Many of Google’s machine learning efforts are open sourced so that developers can take advantage of the latest advancements. The latest release is for semantic image segmentation, or the technology behind the Pixel 2’s single lens portrait mode.
This deep learning model assigns semantic labels to every pixel in an image. In turn, categorization allows classifications like road, sky, person, or dog, and which part of a picture is the background and what is the foreground.
Applied to photography, the latter is leveraged on the Pixel 2’s Portrait Mode for shallow depth-of-field effects with only one physical lens. This use requires optimization especially in “pinpointing the outline of objects,” or being able to distinguish where a person ends and the background begins.

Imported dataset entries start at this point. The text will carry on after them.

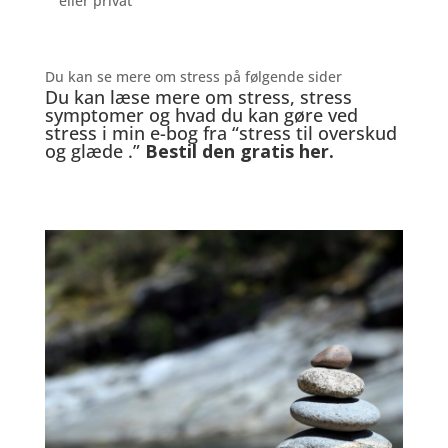
eller privat
Du kan se mere om stress på følgende sider
Du kan læse mere om stress, stress
symptomer og hvad du kan gøre ved
stress i min e-bog fra “stress til overskud
og glæde .”
Bestil den gratis her.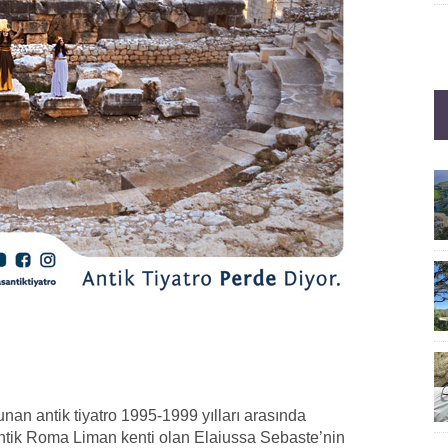
nan antik tiyatro 1995-1999 yılları arasında
 Antik Roma Liman kenti olan Elaiussa Sebaste’nin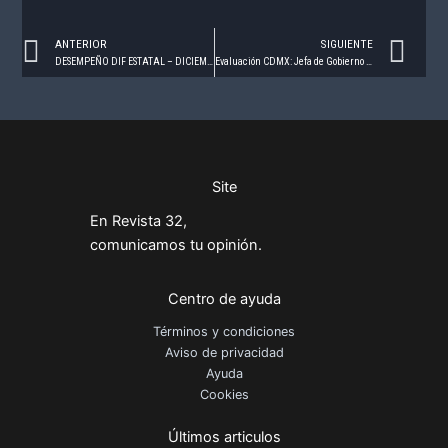
Prev
Ne
ANTERIOR
SIGUIENTE
DESEMPEÑO DIF ESTATAL – DICIEMBRE 2020
Evaluación CDMX: Jefa de Gobierno y Alcaldías – Diciembre 2020
Site
En Revista 32,
comunicamos tu opinión.
Centro de ayuda
Términos y condiciones
Aviso de privacidad
Ayuda
Cookies
Últimos articulos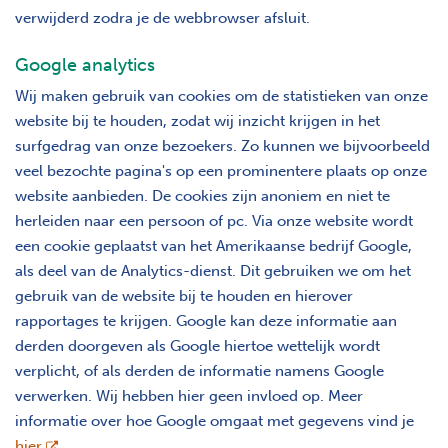
verwijderd zodra je de webbrowser afsluit.
Google analytics
Wij maken gebruik van cookies om de statistieken van onze
website bij te houden, zodat wij inzicht krijgen in het
surfgedrag van onze bezoekers. Zo kunnen we bijvoorbeeld
veel bezochte pagina's op een prominentere plaats op onze
website aanbieden. De cookies zijn anoniem en niet te
herleiden naar een persoon of pc. Via onze website wordt
een cookie geplaatst van het Amerikaanse bedrijf Google,
als deel van de Analytics-dienst. Dit gebruiken we om het
gebruik van de website bij te houden en hierover
rapportages te krijgen. Google kan deze informatie aan
derden doorgeven als Google hiertoe wettelijk wordt
verplicht, of als derden de informatie namens Google
verwerken. Wij hebben hier geen invloed op. Meer
informatie over hoe Google omgaat met gegevens vind je
opent nieuw scherm
hier
.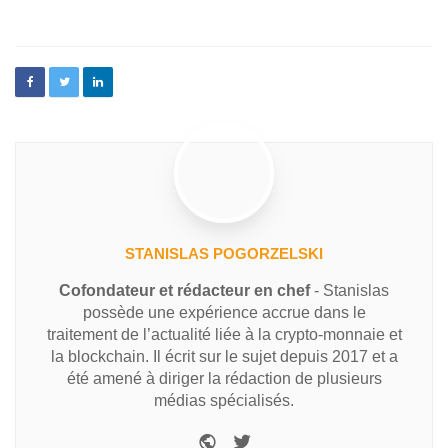
STANISLAS POGORZELSKI
Cofondateur et rédacteur en chef
- Stanislas
possède une expérience accrue dans le
traitement de l’actualité liée à la crypto-monnaie et
la blockchain. Il écrit sur le sujet depuis 2017 et a
été amené à diriger la rédaction de plusieurs
médias spécialisés.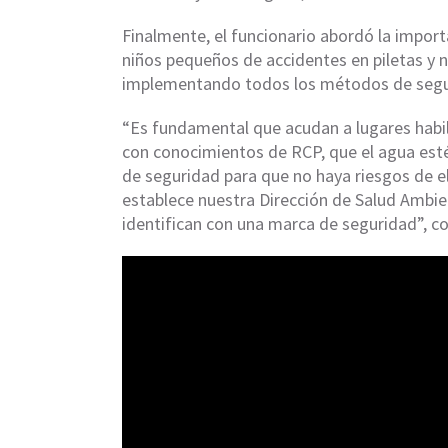
Finalmente, el funcionario abordó la impor
niños pequeños de accidentes en piletas y 
implementando todos los métodos de segur
“Es fundamental que acudan a lugares habil
con conocimientos de RCP, que el agua est
de seguridad para que no haya riesgos de el
establece nuestra Dirección de Salud Ambie
identifican con una marca de seguridad”, co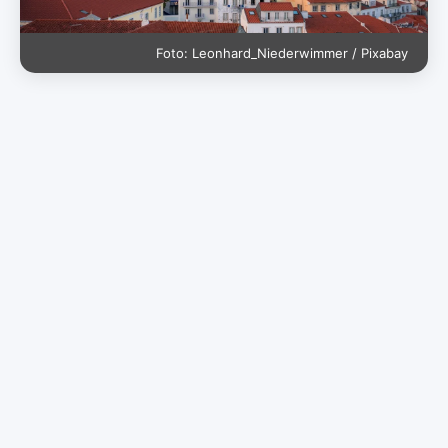
Foto: Leonhard_Niederwimmer / Pixabay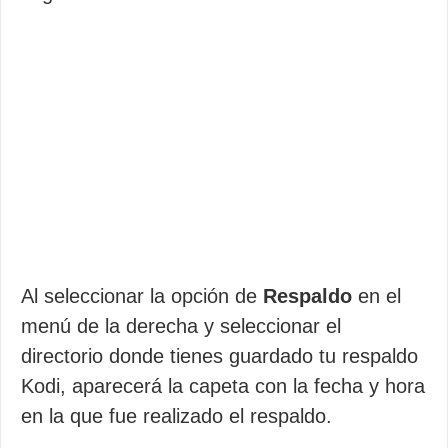
Al seleccionar la opción de
Respaldo
en el
menú de la derecha y seleccionar el
directorio donde tienes guardado tu respaldo
Kodi, aparecerá la capeta con la fecha y hora
en la que fue realizado el respaldo.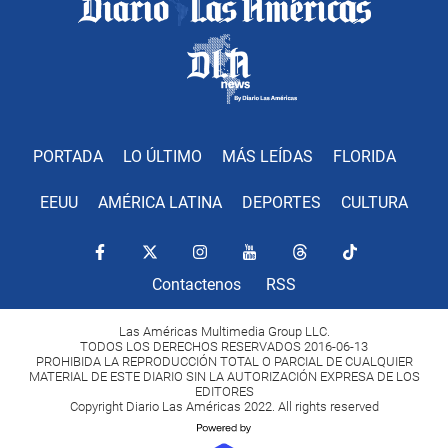
PORTADA
LO ÚLTIMO
MÁS LEÍDAS
FLORIDA
EEUU
AMÉRICA LATINA
DEPORTES
CULTURA
Contactenos
RSS
Las Américas Multimedia Group LLC.
TODOS LOS DERECHOS RESERVADOS 2016-06-13
PROHIBIDA LA REPRODUCCIÓN TOTAL O PARCIAL DE CUALQUIER
MATERIAL DE ESTE DIARIO SIN LA AUTORIZACIÓN EXPRESA DE LOS
EDITORES
Copyright Diario Las Américas 2022. All rights reserved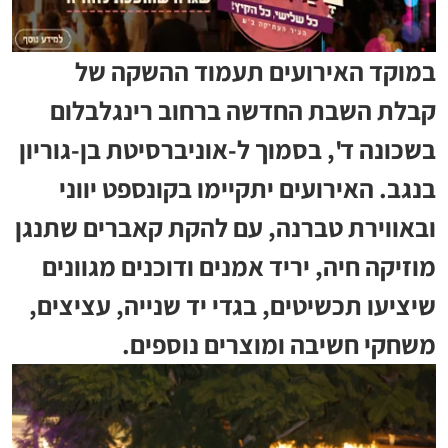
במוקד האירועים תעמוד ההשקה של
קבלת השבת החדשה ברחוב רינגלבלום
בשכונה ד', בסמוך ל-אוניברסיטת בן-גוריון
בנגב. האירועים יתקיימו בקונספט יווני
ובאווירת טברנה, עם להקת קאברים שתנגן
מוזיקה חיה, יריד אמנים ודוכנים מגוונים
שיציעו תכשיטים, בגדי יד שנייה, עציצים,
משחקי חשיבה ומוצרים נוספים.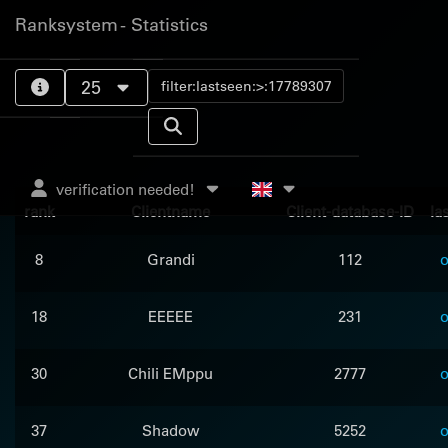
Ranksystem - Statistics
25
verification needed!
rank
Clientname
Client-database-ID
la
8
Grandi
112
o
18
EEEEE
231
o
30
Chili EMppu
2777
o
37
Shadow
5252
o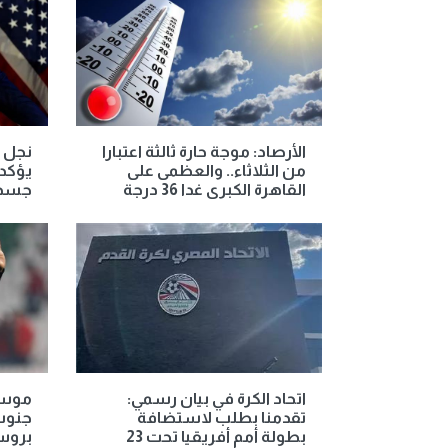
الأرصاد: موجة حارة ثالثة اعتبارا
نجل ا
من الثلاثاء.. والعظمى على
يؤكد 
القاهرة الكبرى غدا 36 درجة
جسد و
اتحاد الكرة في بيان رسمي:
موسيم
تقدمنا بطلب لاستضافة
جنوب 
بطولة أمم أفريقيا تحت 23
برو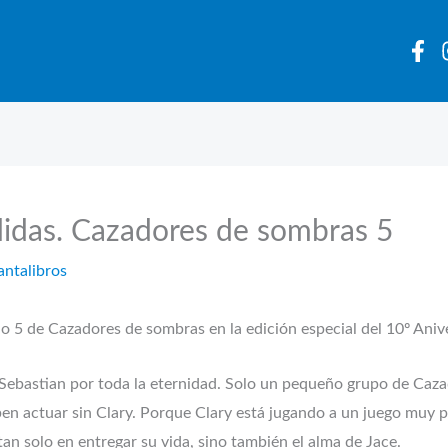
didas. Cazadores de sombras 5
antalibros
de Cazadores de sombras en la edición especial del 10º Anive
a Sebastian por toda la eternidad. Solo un pequeño grupo de Caz
ben actuar sin Clary. Porque Clary está jugando a un juego muy pe
tan solo en entregar su vida, sino también el alma de Jace.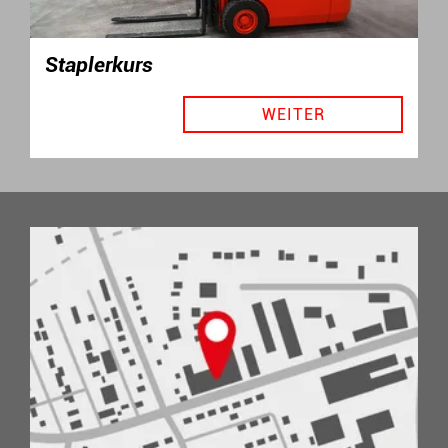
Staplerkurs
WEITER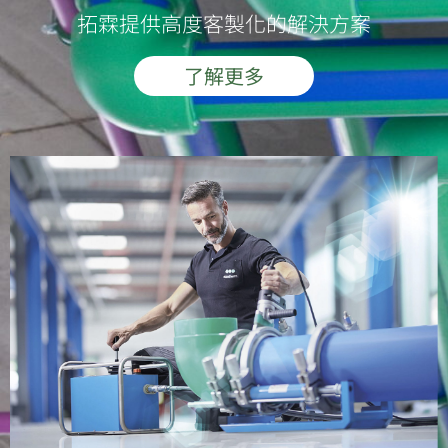
拓霖提供高度客製化的解決方案
了解更多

Assigning these semantic labels requires pinpointing the outline of objects, and thus imposes much stricter localization accuracy requirements than other visual entity recognition tasks such as image-level classification or bounding box-level detection.
This is made possible in DeepLab-v3 thanks to a decoder module that optimizes performance especially along object boundaries. Open sourced on Monday (via The Verge), this semantic image segmentation model can enable other developers to create features similar to the Pixel 2’s portrait more or real-time video segmentation. Implemented in TensorFlow, this release also includes model training and evaluation code.
Google notes that these current accuracy levels were unimaginable five years ago, but made possible by advancements to hardware, method, and datasets.
We hope that publicly sharing our system with the community will make it easier for other groups in academia and industry to reproduce and further improve upon state-of-art systems, train models on new datasets, and envision new applications for this technology.